6 3.27 Compliance with the FD&C Act no bar to Lanham Act claims. In POM Wonderful LLC v. Coca‐Cola Co., 134 S.Ct. 2228 (2014) the court held that a statutory private right of action under the Lanham Act is not precluded by compliance with the regulatory provisions of the FD&C Act. In effect, the FD&C Act and the Lanham Act are complementary, and the FD&C Act and its regulations do not provide a ceiling on Lanham Act claims. Neither statute forbids Lanham Act claims on labeling regulated by the FD&C Act, and the statutes have coexisted for seventy years. See Chapter 19 for more of this case.

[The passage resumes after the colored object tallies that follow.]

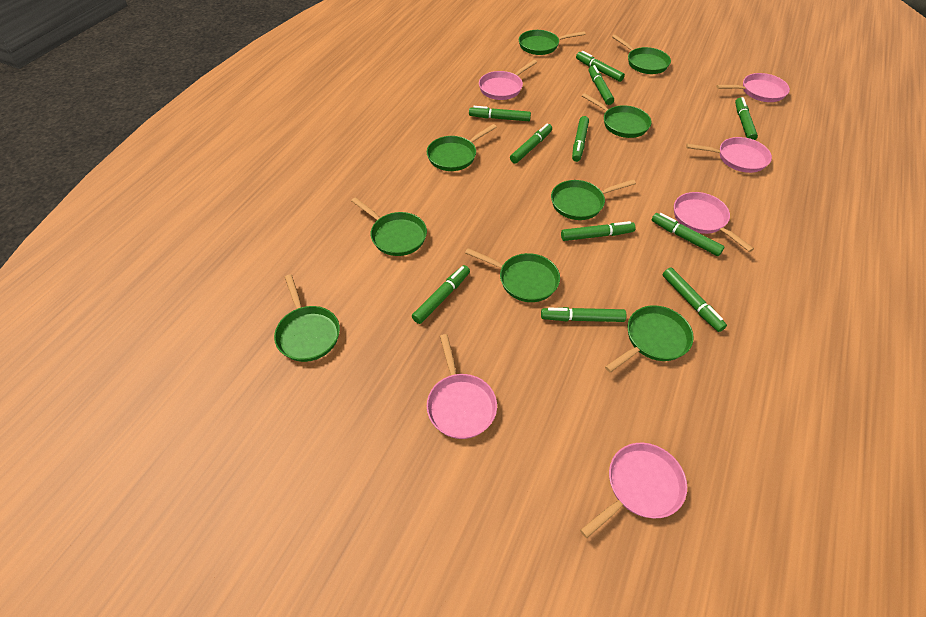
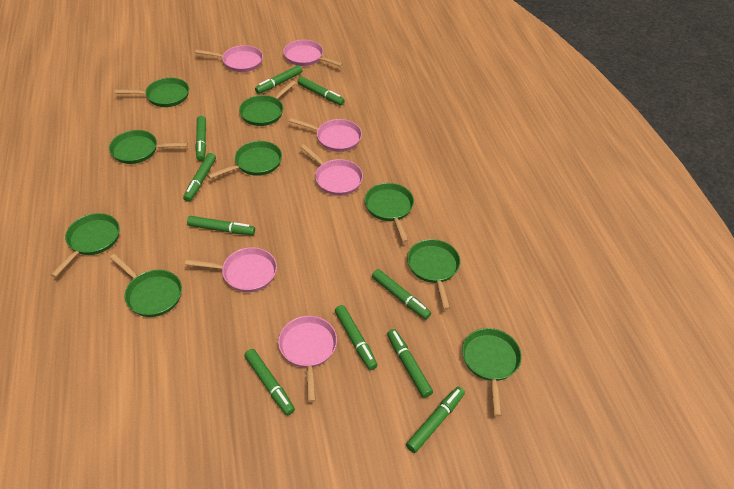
green marker: 11 -> 10

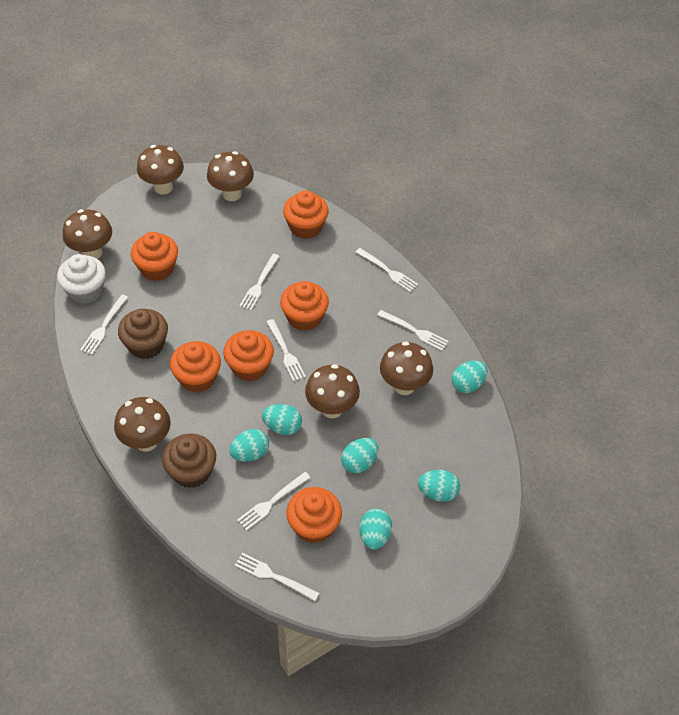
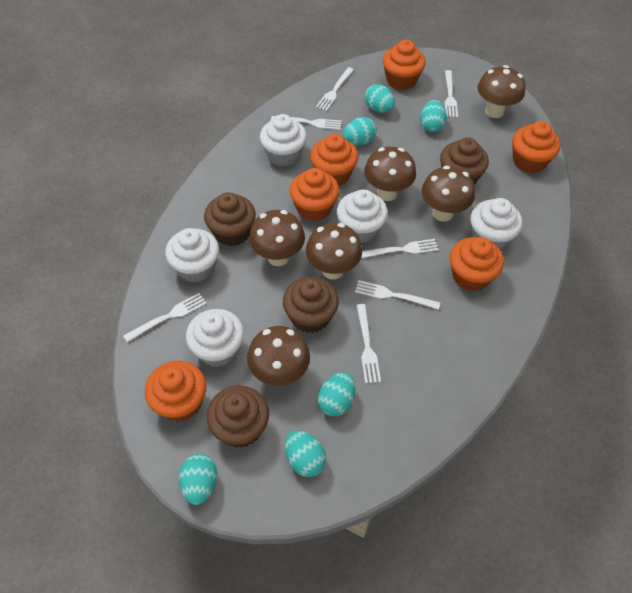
brown cupcake: 2 -> 4
white cupcake: 1 -> 5

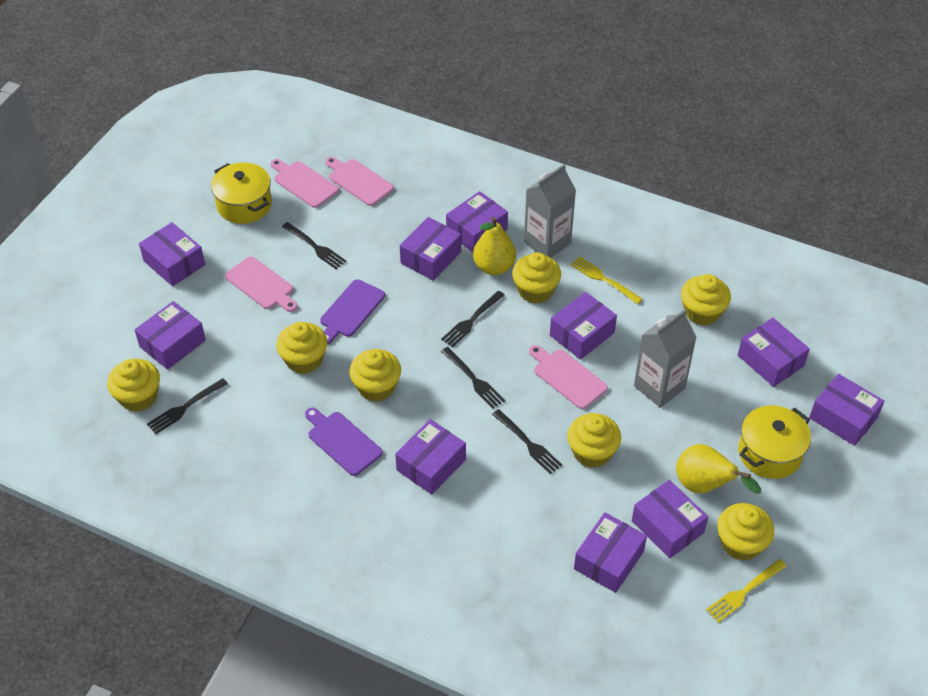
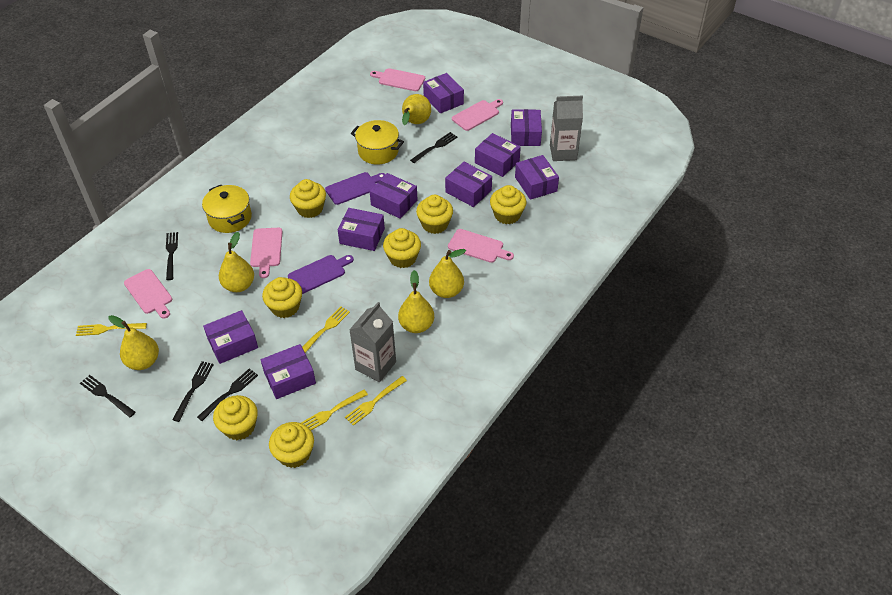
pink cutting board: 4 -> 5
purple box: 10 -> 9
yellow fork: 2 -> 4
yellow pear: 2 -> 5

The Battles Over Labeling Substitute Foods
Plant‐based substitutes for milk and meat, such as soymilk and bean burgers, have long been available, but in recent years, the number of similar products proliferated. Beyond soymilk, we now have oat, hemp, flax, pea, almond, rice, and peanut butter milk. Beyond bean burgers, we have cell‐cultured, lab‐grown meat and burgers with plant‐based heme to simulate the blood and taste of beef.62
Soymilk
In 2000, the National Milk Producers Federation petitioned the FDA to, “make clear to manufacturers of imitation dairy products that product names permitted by federal standards of identity, including dairy terms such as ‘milk’, are to be used only on foods actually made from milk from animals like cows, goats, and sheep.”63 A number of states adopted so‐called “truth in labeling” laws to prevent plant‐based products from be called “milk.” One slogan about these laws is, “Almonds don’t lactate.”64 These battles can be distilled to three issues: (1) the government’s power to impose standardized names, (2) whether consumer confusion exists over the nature of these products, and (3) whether there are materials facts undisclosed, such as inferior nutritional composition (or what else should the label say).